→ **Assignment**: Look below for the line with "right eye: (93, 142)" and the line with "left back paw: (204, 316)". Copy exactly those two lines and every line between, but not the pictures.

→ **Available data**:
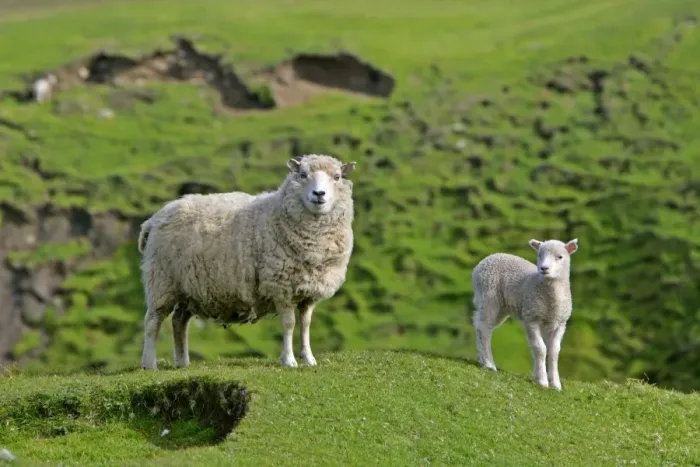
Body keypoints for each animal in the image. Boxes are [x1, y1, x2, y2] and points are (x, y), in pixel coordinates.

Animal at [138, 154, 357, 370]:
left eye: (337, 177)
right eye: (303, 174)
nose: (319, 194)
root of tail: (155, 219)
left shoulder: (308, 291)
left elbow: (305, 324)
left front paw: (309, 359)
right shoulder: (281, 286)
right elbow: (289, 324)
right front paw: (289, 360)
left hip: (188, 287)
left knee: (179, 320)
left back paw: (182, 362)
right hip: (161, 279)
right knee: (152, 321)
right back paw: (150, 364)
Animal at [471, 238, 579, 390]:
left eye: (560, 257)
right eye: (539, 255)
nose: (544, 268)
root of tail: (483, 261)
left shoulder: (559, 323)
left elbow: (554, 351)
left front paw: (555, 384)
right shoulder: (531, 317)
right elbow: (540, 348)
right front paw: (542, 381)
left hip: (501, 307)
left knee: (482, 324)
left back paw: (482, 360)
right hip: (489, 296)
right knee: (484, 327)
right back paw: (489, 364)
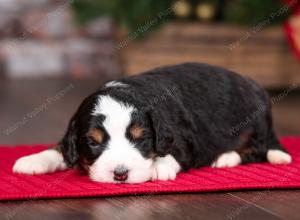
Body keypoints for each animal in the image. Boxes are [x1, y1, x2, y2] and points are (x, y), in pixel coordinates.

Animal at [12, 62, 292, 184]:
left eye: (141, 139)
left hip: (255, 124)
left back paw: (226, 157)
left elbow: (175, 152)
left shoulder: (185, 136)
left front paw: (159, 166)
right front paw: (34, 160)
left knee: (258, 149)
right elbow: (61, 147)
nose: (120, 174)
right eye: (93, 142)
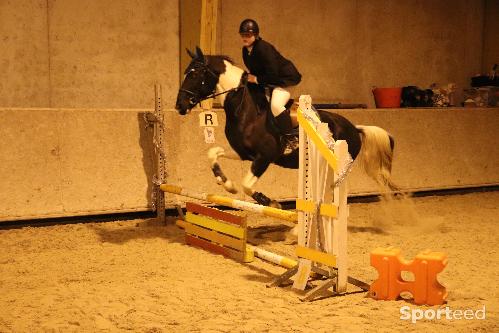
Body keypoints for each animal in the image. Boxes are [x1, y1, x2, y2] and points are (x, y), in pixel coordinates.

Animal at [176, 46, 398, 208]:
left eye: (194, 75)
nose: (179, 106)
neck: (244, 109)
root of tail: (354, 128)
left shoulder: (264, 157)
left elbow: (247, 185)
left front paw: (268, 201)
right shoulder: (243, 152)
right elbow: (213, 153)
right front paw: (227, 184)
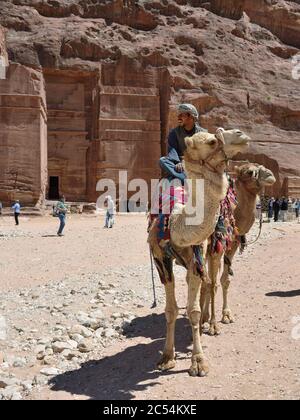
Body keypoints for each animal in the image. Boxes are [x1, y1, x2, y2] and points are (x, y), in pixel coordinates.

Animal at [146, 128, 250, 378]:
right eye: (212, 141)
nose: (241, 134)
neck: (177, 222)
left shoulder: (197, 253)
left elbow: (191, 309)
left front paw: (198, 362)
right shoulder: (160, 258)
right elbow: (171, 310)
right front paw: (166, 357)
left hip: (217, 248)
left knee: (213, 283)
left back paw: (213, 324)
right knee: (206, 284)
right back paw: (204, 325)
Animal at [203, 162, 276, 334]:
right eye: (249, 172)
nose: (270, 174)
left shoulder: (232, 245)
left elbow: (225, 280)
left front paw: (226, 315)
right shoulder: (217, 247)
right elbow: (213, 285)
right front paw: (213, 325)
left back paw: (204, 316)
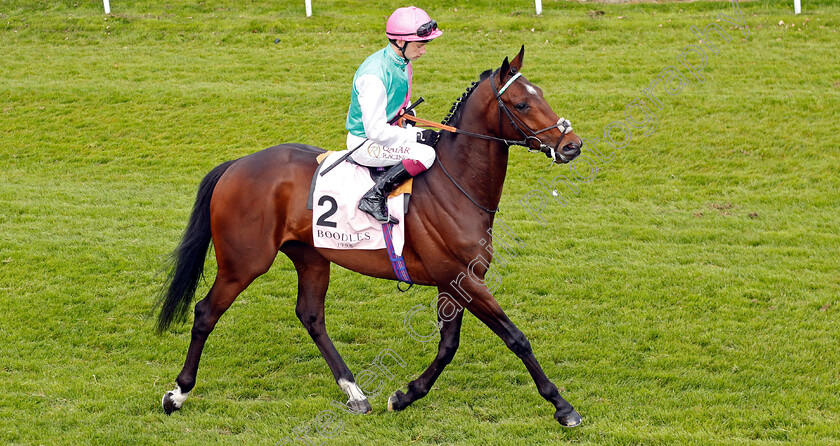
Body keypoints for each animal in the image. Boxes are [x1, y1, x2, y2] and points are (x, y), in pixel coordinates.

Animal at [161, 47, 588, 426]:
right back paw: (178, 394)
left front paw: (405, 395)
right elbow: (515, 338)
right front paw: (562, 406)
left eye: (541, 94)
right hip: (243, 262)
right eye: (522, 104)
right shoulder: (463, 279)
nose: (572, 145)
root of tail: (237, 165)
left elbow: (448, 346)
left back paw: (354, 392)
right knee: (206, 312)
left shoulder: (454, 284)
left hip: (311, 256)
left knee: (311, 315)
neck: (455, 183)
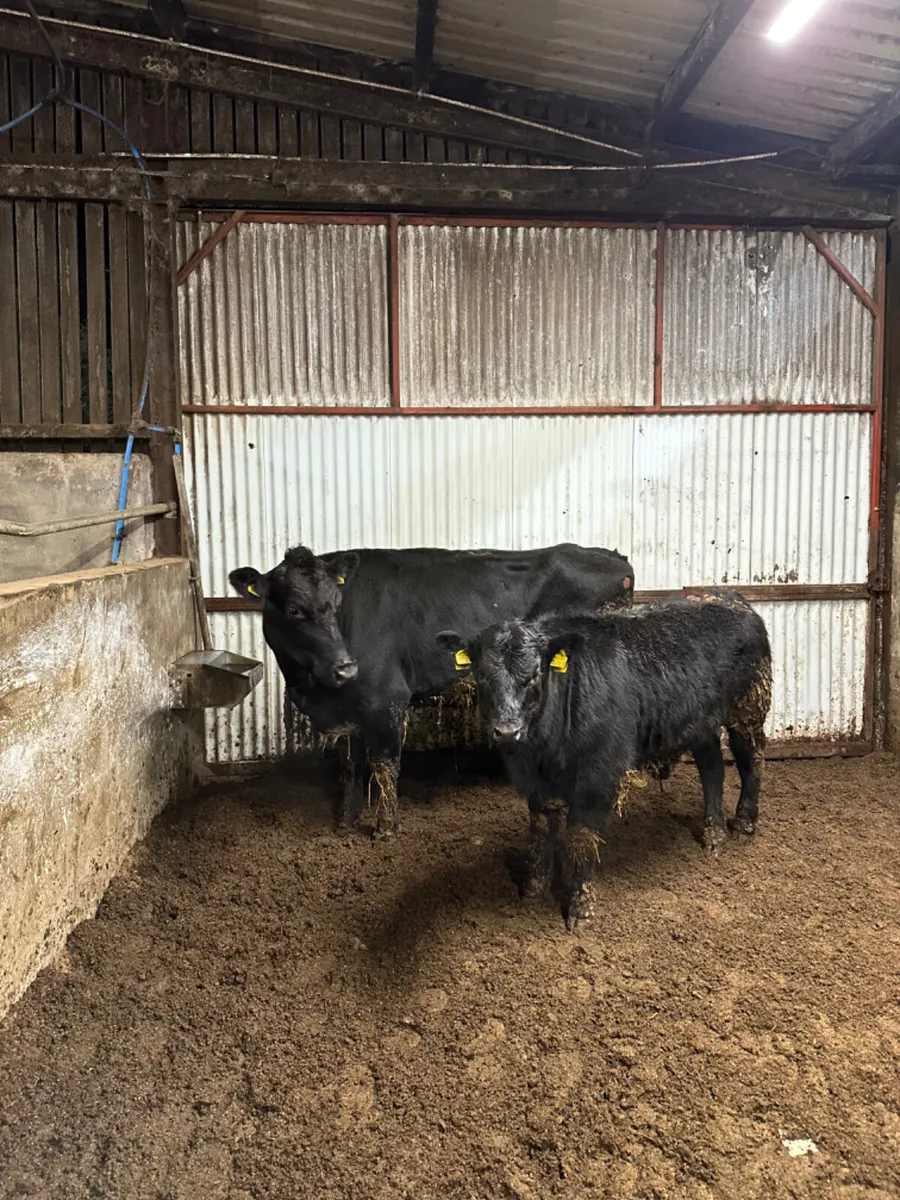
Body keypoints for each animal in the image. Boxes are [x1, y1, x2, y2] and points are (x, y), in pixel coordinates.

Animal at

* * *

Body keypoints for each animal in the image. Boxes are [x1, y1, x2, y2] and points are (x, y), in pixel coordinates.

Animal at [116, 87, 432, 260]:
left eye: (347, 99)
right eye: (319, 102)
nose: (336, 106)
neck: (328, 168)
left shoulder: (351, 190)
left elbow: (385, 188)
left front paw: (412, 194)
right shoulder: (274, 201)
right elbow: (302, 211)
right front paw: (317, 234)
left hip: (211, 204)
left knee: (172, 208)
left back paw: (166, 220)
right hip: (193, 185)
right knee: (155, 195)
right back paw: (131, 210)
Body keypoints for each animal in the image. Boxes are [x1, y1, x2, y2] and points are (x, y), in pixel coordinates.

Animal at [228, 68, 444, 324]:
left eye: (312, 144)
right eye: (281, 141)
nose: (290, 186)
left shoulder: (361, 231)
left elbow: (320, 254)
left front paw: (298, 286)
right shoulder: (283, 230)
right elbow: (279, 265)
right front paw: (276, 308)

→ **Written solution**:
right eye: (93, 142)
Body keypoints for each animal in the image. Boxes are [x1, y1, x2, y2] and points are (x, y), in pixel coordinates.

Animal at [176, 46, 398, 208]:
left eye: (194, 75)
nose: (179, 106)
neck: (244, 109)
root of tail: (354, 128)
left shoulder: (264, 157)
left elbow: (247, 185)
left front paw: (268, 201)
right shoulder: (243, 152)
right elbow: (213, 153)
right front paw: (227, 184)
Body keypoints for each animal in the image. Boxes are [x1, y1, x2, y2] and points are (x, y), in pixel coordinates.

Animal at [146, 128, 250, 378]:
right eye: (212, 141)
nose: (241, 134)
neck: (177, 222)
left shoulder: (197, 253)
left elbow: (191, 309)
left front paw: (198, 362)
right shoulder: (160, 258)
right elbow: (171, 310)
right front paw: (166, 357)
left hip: (217, 248)
left knee: (213, 283)
left back paw: (213, 324)
right knee: (206, 284)
right back paw: (204, 325)
Animal at [203, 162, 276, 334]:
right eye: (249, 172)
nose: (270, 174)
left shoulder: (232, 245)
left elbow: (225, 280)
left front paw: (226, 315)
right shoulder: (217, 247)
right elbow: (213, 285)
right front paw: (213, 325)
left back paw: (204, 316)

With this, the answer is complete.